AD FS provides Web SSO for on-premise and internet browser based applications. ADFSv1 is available in Windows Server 2008. ADFSv2 which is supposed to be much more powerful, will be released at the end of 2010Q2.
FIM2010 provides enterprise identity management in the form of provisioning, synchronization, and workflow. FIM2010 was released March 6th 2010.
Both are products of the Microsoft ForeFront Security Suite.
Not yet getting into anything heavily technical, let’s look at the immediate value both technologies bring to the table.
- Externalized authentication to a single service (brokered authentication)
- Automated data exchange (the process of managing the identity – provisioning/deprovisioning of accounts). This is can also encompass the process for authorization (AuthZ).

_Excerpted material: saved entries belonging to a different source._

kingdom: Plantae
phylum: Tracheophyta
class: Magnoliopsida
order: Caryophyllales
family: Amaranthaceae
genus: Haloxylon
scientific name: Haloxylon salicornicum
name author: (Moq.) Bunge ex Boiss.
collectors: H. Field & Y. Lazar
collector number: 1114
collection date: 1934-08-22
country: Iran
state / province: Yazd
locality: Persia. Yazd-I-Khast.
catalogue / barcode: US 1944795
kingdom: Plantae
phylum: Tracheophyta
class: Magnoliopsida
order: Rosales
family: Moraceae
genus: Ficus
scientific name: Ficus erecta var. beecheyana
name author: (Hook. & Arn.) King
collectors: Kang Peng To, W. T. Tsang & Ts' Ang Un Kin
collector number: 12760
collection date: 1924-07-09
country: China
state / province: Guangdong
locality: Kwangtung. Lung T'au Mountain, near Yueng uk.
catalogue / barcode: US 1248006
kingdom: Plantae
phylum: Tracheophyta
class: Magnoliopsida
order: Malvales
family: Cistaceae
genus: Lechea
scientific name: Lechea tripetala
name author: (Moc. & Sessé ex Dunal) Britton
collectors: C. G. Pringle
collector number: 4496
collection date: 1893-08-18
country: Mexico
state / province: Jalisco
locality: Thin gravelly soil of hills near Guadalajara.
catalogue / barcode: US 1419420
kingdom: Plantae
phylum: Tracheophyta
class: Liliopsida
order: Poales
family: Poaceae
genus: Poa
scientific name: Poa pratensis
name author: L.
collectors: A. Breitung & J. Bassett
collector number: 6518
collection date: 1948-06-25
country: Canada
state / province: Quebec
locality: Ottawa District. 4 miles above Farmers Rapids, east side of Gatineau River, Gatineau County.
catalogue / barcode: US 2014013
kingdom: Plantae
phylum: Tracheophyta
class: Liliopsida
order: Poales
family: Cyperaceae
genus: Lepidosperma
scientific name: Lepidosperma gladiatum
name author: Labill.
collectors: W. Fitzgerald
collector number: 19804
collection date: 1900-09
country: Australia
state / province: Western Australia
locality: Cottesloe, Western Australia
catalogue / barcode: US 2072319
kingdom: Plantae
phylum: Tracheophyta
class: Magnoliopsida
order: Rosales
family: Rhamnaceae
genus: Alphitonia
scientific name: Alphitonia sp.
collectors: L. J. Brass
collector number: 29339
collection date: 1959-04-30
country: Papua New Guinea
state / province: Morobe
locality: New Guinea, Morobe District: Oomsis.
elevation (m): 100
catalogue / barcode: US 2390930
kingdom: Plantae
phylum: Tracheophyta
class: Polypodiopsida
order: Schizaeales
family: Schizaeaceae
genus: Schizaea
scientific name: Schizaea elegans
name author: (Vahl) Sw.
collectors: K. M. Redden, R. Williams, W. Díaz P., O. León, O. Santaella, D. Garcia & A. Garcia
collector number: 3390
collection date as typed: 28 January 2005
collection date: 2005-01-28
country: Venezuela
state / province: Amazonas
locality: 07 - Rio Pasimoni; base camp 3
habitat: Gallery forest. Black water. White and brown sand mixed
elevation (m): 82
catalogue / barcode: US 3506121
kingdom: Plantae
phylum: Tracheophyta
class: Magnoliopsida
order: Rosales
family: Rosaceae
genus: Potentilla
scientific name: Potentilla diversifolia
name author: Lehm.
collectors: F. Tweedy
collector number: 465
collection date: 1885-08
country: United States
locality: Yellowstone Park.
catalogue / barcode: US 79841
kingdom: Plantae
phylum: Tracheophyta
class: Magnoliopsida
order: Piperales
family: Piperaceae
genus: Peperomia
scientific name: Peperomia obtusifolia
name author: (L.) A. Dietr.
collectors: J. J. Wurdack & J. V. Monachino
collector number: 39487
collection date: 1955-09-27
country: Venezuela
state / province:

When talking Authentication (AuthN) and Authorization (AuthZ), these are different concepts but related. AuthN tells us who you are and AuthZ tells us what you are allowed to do. These topics can get pretty deep because there can be overlap between products in terms of the way authorization can be handled. For now, I’m just looking to explain how an operational process for managing the identities can be created using these two technologies.
There will be other posts talking about AuthZ in terms of RBAC via FIM 2010 and ABAC via claims in Windows Identity Foundation (WIF).
Considering both the entire lifecycle of the user and the end-to-end authentication and authorization process is key in delivering either an SSO or provisioning based solution.
ADFS 2.0 Authentication Break-down
A. Once a user logs into their corporate network, AD FS can securely process an authentication request to target applications (on-premise or cloud-based). No individual passwords are necessary and no additional logins are required. The technical break-down of the process is:
1. Client (requestor) initiates RST from IP-STS.
2. Secure Token Services (STS) aka Issuer authenticates the requestor and issues token with claims from various attribute stores. Claims provide authorization data for applications. The STS digitally signs the message for transport to be sure the token was issued by the issuer.
3. The token is returned to the client browser in which they will be redirected to the URI of the destination application.
4. RP-STS validates the authenticity of the token by the digital signature and then consumes the token and claims; therefore allowing the user into the application.
FIM 2010 Data Exchange (User Management) Break-down
B. It is very common for applications to require some kind of data exchange. This is especially typical for SaaS type applications. Here, FIM 2010 is extended to handle these data exchanges and to manage identities outside the firewall by automating the creation and management of identities into these target systems that reside in the cloud. Note: No passwords are synchronized across the internet.
5. FIM will automate the process of user creation, deletion, and modification processes through either a secured flat-file data exchange or through an XMA that interfaces public APIs provided by the SaaS vendor; therefore reducing administrative overhead and insuring consistency throughout all applications; locally or internet hosted.
With the ability to write custom workflows in FIM 2010, we can now develop better processes to determine whether users should even get an account provisioned in the cloud. And of course, the most important is to control the revocation of accounts in the cloud..
Keith Brown (PluralSight) has comprised a clear story about the why Identity Federation is the way of the future… rather than setting up ghost users in your corporate realm that look like users from your partners realm. Just one more thing about that. Allowing external users to your corporate network by setting up accounts for them has great disadvantages of course. It´s another set of credentials for the user to remembe, but most of all… revoking the account may never happing. Your partners, if ever, will tell you much later that this user accounts is revoked. You want to know immediatly. If your partner disables a user on his side, you want that user to be disabled on your side, obviously.
So why fedeating.
It ´s better for users
- Less passwords to remember… not reduced to one identity… just less!
- Better options for privacy/anonymity
Easier for application developers
- Consistent way to get identity details
- IdP does the heavy lifting
Can lead to better security
- Incremental improvements to IdP benefit all apps
FIM2010 is not ADFS… since identity management and user provisioning is not federating identity stores.